# AGP Karte ausgebaut - eingebaut danach Schwarzer Bildschirm



## Eisbaer (10. Oktober 2004)

Hallo,

ich habe meine AGP GraKa ausgebaut, und nach ca. 20 minuten wieder eingebaut (Rechner war zu der Zeit nicht an oder hatte eine andere Karte eingebaut). Doch danach bekam ich nichts mehr zu sehen. Nachdem ich alles abgesteckt hatte und nur die GraKa drin war hatte ich es einmal das er gebootet hatte. Danach hab ich IDE kabel Karten usw. wieder reingesteckt doch danach hatte ich wieder nichts zu sehen. Karten ausgebaut nur FP angeschlossen ... nichts. Was kann ich noch tun bzw. woran liegt das? Ich danke für jede antwort


----------



## hela (11. Oktober 2004)

Hallo,
'... Rechner war zu der Zeit nicht an ...' reicht m.E. nicht. PC muss bei Hardwareumbauten wirklich vom Netz getrennt werden - also Netzstecker ziehen.


----------



## jf-flasher (11. Oktober 2004)

HI, 
erste Frage: hast du irgend eine neue Hardware eingebaut, aus welchem Grund hast du die Grafikkarte ausgebaut.

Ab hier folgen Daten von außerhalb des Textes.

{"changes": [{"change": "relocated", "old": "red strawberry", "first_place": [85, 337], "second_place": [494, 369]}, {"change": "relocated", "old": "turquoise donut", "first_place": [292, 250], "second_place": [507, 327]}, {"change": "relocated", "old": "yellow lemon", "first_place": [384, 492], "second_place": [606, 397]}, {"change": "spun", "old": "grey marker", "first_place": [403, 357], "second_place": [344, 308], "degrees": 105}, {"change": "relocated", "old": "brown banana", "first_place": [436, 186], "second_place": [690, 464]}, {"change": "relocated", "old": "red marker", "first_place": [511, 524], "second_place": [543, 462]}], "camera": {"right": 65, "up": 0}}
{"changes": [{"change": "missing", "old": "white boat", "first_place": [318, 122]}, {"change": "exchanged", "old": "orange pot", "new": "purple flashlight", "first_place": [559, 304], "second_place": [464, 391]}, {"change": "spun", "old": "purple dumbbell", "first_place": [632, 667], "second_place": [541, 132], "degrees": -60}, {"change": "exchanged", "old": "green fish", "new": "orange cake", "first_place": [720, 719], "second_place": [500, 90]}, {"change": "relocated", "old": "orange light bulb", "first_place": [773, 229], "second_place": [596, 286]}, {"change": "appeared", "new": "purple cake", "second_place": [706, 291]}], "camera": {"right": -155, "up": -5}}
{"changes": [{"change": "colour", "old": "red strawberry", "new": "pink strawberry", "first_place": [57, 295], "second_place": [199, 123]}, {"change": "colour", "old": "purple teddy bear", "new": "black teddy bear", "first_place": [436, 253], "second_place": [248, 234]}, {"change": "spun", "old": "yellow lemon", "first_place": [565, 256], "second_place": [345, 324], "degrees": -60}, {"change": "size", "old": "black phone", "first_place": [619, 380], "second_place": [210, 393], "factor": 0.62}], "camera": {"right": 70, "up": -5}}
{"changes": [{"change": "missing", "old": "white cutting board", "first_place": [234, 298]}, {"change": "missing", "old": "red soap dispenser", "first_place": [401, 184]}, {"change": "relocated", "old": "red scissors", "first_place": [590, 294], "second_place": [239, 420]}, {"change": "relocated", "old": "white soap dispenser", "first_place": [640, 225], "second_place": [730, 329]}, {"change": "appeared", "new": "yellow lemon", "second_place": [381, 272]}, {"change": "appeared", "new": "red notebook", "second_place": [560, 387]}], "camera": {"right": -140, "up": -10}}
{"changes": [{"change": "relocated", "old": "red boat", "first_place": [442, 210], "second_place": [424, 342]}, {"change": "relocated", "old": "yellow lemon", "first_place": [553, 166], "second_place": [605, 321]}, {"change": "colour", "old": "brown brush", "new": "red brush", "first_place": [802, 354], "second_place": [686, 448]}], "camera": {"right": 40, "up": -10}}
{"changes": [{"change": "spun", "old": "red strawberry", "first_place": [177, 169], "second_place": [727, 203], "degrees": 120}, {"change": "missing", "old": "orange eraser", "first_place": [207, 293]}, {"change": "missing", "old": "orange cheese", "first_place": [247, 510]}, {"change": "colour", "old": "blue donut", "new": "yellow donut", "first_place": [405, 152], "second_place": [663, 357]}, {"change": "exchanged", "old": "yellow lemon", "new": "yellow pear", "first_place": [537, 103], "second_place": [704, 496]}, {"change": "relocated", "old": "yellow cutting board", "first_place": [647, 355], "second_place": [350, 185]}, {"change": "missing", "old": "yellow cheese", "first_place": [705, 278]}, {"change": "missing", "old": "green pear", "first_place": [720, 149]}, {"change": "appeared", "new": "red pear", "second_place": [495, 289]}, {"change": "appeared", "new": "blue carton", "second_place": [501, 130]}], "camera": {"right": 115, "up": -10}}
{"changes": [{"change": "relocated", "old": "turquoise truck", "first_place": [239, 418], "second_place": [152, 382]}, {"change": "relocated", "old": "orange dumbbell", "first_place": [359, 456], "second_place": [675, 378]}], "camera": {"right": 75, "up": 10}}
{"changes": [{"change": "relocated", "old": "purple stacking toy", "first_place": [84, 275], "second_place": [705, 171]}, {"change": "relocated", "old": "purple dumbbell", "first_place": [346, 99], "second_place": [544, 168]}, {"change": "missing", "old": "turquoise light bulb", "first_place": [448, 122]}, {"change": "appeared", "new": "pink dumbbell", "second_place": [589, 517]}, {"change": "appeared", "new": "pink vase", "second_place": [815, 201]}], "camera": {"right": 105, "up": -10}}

zweite Frage: wieviel Watt hatt dein Netzteil. Bei zukünftigen Hardware-fragen wäre es sinnvoll alle erforderlichen Daten mit zu posten.

CPU?
Board?
Ram?
Grafikkarte?
dann wäre einem viel schneller geholfen.

Mit freundlichem Gruß jf-flasher


----------



## alois (11. Oktober 2004)

Bei sowas hilft wirklich gerne eine komplette Netztrennung, BIOS-Batterie raus, 10 Minuten stehen lassen... Ansonsten die Kontakte der Grafikkarte und des AGP-Slots kurz erden, oft ist eine elektrische Ladung auch das Problem. Viele sagen an dieser Stelle dann geht alles kaputt- das stimmt nicht  6 Jahre Erfahrung ^^


----------